After all, the green IT angle is gaining credence all the time – for example, with silicon.com’s 2008 Agenda Setters list (http://www.silicon.com/research/specialreports/agenda-setters-2008/why-green-tech-is-more-influential-than-ever-39300164.htm). A number of environmentalists feature in the top-50, more than ever before, in fact. And Jonathon Porritt, fresh from his stint as keynote speaker at Fujitsu’s green data-centre launch, is climbing high at number 17.
Environmental, power-saving technologies introduced by the likes of IBM, Intel, and Asus (also ranked in the list) show how much the IT sector is now investing in the green business agenda and the soon-to-be-imposed government legislation on carbon emissions will make this an even bigger issue, and a lucrative market to push.
Perhaps more and more businesses will be tightening the belts on their hemp trousers in the near future…
We’ve no doubt all been reminded recently of the wisdom that ‘recession is to a large degree a self-justifying prophecy’.
Radio 4 listeners will certainly be no stranger to this most frustrating of domino effects: people fear recession, people stop spending, people create recession. Doh.
But should we take heed of this when we talk of ‘marketing in a recession’? Is there a danger that, by talking to customers and prospects about recession, downturn, economic meltdown, credit crunch and other such phenomena, we scare them into budget freezes and inaction?
It would of course be naive simply to avoid mention of it, and Paul is right about the areas to focus on when we do ‘take the stage’ – but we may want to make sure we include a sprinkling of positivity and encouragement.

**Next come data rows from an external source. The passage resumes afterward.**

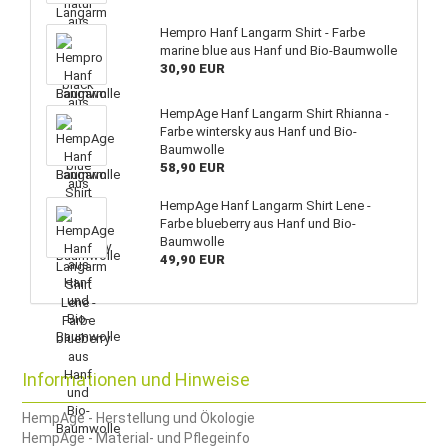
Hempro Hanf Langarm Shirt - Farbe
marine blue aus Hanf und Bio-Baumwolle
30,90 EUR
HempAge Hanf Langarm Shirt Rhianna -
Farbe wintersky aus Hanf und Bio-
Baumwolle
58,90 EUR
HempAge Hanf Langarm Shirt Lene -
Farbe blueberry aus Hanf und Bio-
Baumwolle
49,90 EUR
Informationen und Hinweise
HempAge - Herstellung und Ökologie
HempAge - Material- und Pflegeinfo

With a concentrated effort, I am sure we could end up talking ourselves out of it after all.
Good advice… “Follow the money”
But where is it least expensive to drive sales in a recession?
I’d answer with “existing customers” (hopefully you have some)
During difficult economic times, customers become both increasingly risk-averse and more selective about their spending.
This means that chances are if a customer doesn’t already know you and trust you (i.e., you have an existing relationship with them), then it’ll be 10 times harder to convince them to buy during a recession from a “stranger” (someone they haven’t done business with before).
Let’s face it. Customers with money to spend can afford to be selective. It’s the “golden rule” – he with the gold rules. And customers realize they’re in the driver seat now, more than any other time, so they can be much more selective.
Unless you have a product that others just can’t live without (good for you if you do), then you’ll be a lot more productive farming your installed base of existing customers with more cross-selling, up-selling and going deeper into those accounts than spending a a tremendous amount of time and energy on new customer acquisition.